* _Work to be completed_:
Copy the data that appears below exactly. Drop the pictures.
BEGIN Dataset
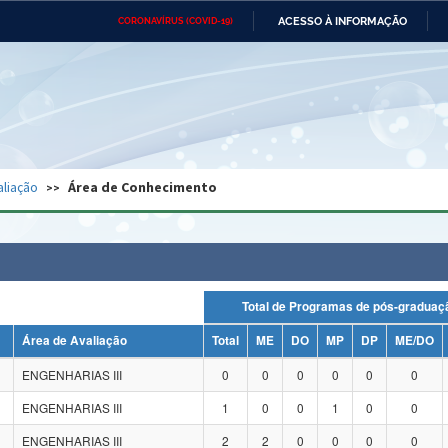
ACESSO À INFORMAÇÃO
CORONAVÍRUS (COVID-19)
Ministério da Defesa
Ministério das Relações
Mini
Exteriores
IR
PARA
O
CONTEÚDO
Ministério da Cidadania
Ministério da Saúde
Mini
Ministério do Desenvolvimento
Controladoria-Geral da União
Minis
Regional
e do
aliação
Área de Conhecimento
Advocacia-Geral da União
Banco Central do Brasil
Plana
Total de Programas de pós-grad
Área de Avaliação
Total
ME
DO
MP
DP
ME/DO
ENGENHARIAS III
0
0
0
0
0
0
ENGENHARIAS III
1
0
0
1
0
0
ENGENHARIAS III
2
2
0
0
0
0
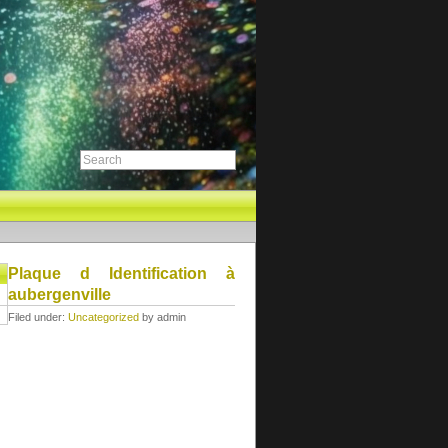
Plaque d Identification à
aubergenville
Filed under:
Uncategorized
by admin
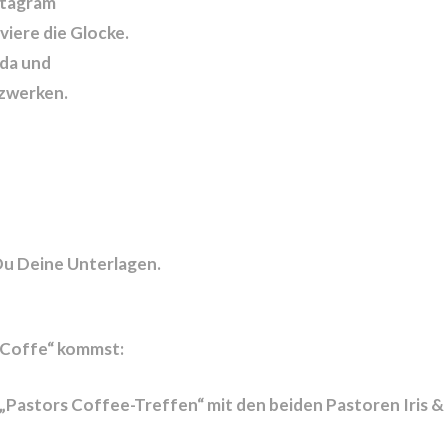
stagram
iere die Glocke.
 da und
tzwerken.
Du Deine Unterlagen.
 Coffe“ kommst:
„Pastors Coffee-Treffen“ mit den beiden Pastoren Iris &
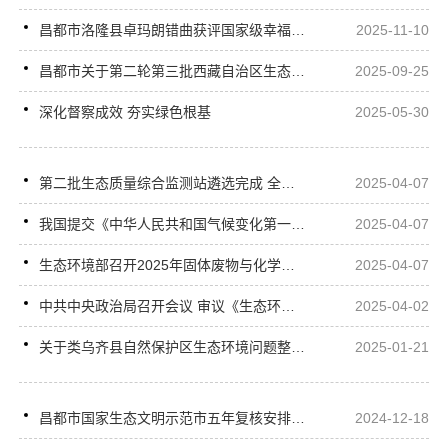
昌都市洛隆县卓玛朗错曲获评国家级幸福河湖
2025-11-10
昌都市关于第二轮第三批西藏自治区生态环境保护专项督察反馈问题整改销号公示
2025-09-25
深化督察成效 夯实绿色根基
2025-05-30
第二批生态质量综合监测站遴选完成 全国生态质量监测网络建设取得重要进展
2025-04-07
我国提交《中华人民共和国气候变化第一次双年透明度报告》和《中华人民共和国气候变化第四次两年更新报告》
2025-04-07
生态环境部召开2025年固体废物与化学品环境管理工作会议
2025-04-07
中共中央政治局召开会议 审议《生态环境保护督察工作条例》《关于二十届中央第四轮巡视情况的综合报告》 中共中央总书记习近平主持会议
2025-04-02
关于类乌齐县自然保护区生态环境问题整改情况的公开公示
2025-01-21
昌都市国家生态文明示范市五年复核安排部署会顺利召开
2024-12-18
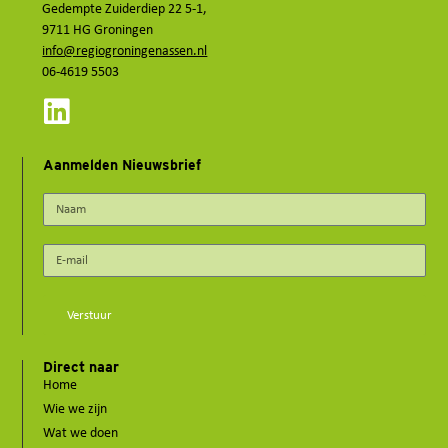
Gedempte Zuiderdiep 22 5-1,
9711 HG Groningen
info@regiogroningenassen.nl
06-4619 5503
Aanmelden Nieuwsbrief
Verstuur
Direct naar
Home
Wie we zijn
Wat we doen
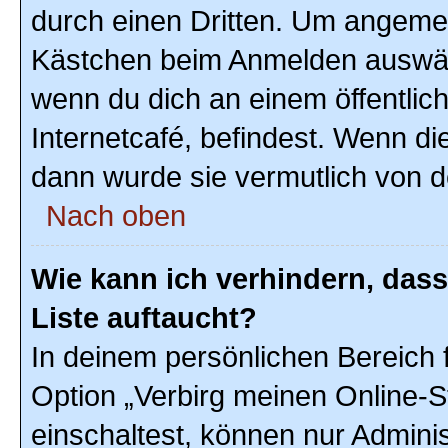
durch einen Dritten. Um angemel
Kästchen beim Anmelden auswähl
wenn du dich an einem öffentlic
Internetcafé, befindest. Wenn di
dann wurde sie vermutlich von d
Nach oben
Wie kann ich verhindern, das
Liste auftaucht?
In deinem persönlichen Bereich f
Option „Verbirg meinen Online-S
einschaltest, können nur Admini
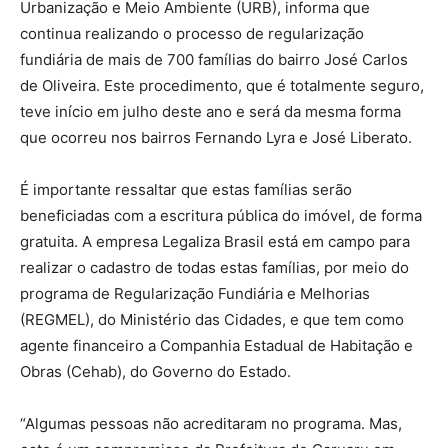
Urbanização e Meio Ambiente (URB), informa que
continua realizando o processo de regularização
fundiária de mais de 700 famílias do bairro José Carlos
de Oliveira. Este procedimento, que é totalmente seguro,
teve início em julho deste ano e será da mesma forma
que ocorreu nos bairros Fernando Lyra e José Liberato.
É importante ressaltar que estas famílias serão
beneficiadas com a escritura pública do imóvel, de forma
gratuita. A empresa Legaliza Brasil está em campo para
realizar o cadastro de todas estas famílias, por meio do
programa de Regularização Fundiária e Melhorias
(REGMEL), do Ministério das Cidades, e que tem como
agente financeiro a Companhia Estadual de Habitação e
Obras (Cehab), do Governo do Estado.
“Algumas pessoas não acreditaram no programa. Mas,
END Dataset
* _Answer space_:
ACESSO À INFORMAÇÃO
CORONAVÍRUS (COVID-19)
Ministério da Defesa
Ministério das Relações
Mini
Exteriores
IR
PARA
O
CONTEÚDO
Ministério da Cidadania
Ministério da Saúde
Mini
Ministério do Desenvolvimento
Controladoria-Geral da União
Minis
Regional
e do
aliação
Área de Conhecimento
Advocacia-Geral da União
Banco Central do Brasil
Plana
Total de Programas de pós-grad
Área de Avaliação
Total
ME
DO
MP
DP
ME/DO
ENGENHARIAS III
0
0
0
0
0
0
ENGENHARIAS III
1
0
0
1
0
0
ENGENHARIAS III
2
2
0
0
0
0
Plaque d Identification à
aubergenville
Filed under:
Uncategorized
by admin
stagram
iere die Glocke.
 da und
tzwerken.
Du Deine Unterlagen.
 Coffe“ kommst:
„Pastors Coffee-Treffen“ mit den beiden Pastoren Iris &
昌都市洛隆县卓玛朗错曲获评国家级幸福河湖
2025-11-10
昌都市关于第二轮第三批西藏自治区生态环境保护专项督察反馈问题整改销号公示
2025-09-25
深化督察成效 夯实绿色根基
2025-05-30
第二批生态质量综合监测站遴选完成 全国生态质量监测网络建设取得重要进展
2025-04-07
我国提交《中华人民共和国气候变化第一次双年透明度报告》和《中华人民共和国气候变化第四次两年更新报告》
2025-04-07
生态环境部召开2025年固体废物与化学品环境管理工作会议
2025-04-07
中共中央政治局召开会议 审议《生态环境保护督察工作条例》《关于二十届中央第四轮巡视情况的综合报告》 中共中央总书记习近平主持会议
2025-04-02
关于类乌齐县自然保护区生态环境问题整改情况的公开公示
2025-01-21
昌都市国家生态文明示范市五年复核安排部署会顺利召开
2024-12-18
Gedempte Zuiderdiep 22 5-1,
9711 HG Groningen
info@regiogroningenassen.nl
06-4619 5503
Aanmelden Nieuwsbrief
Verstuur
Direct naar
Home
Wie we zijn
Wat we doen
durch einen Dritten. Um angemel
Kästchen beim Anmelden auswähl
wenn du dich an einem öffentlic
Internetcafé, befindest. Wenn di
dann wurde sie vermutlich von d
Nach oben
Wie kann ich verhindern, das
Liste auftaucht?
In deinem persönlichen Bereich f
Option „Verbirg meinen Online-S
einschaltest, können nur Admini
Urbanização e Meio Ambiente (URB), informa que
continua realizando o processo de regularização
fundiária de mais de 700 famílias do bairro José Carlos
de Oliveira. Este procedimento, que é totalmente seguro,
teve início em julho deste ano e será da mesma forma
que ocorreu nos bairros Fernando Lyra e José Liberato.
É importante ressaltar que estas famílias serão
beneficiadas com a escritura pública do imóvel, de forma
gratuita. A empresa Legaliza Brasil está em campo para
realizar o cadastro de todas estas famílias, por meio do
programa de Regularização Fundiária e Melhorias
(REGMEL), do Ministério das Cidades, e que tem como
agente financeiro a Companhia Estadual de Habitação e
Obras (Cehab), do Governo do Estado.
“Algumas pessoas não acreditaram no programa. Mas,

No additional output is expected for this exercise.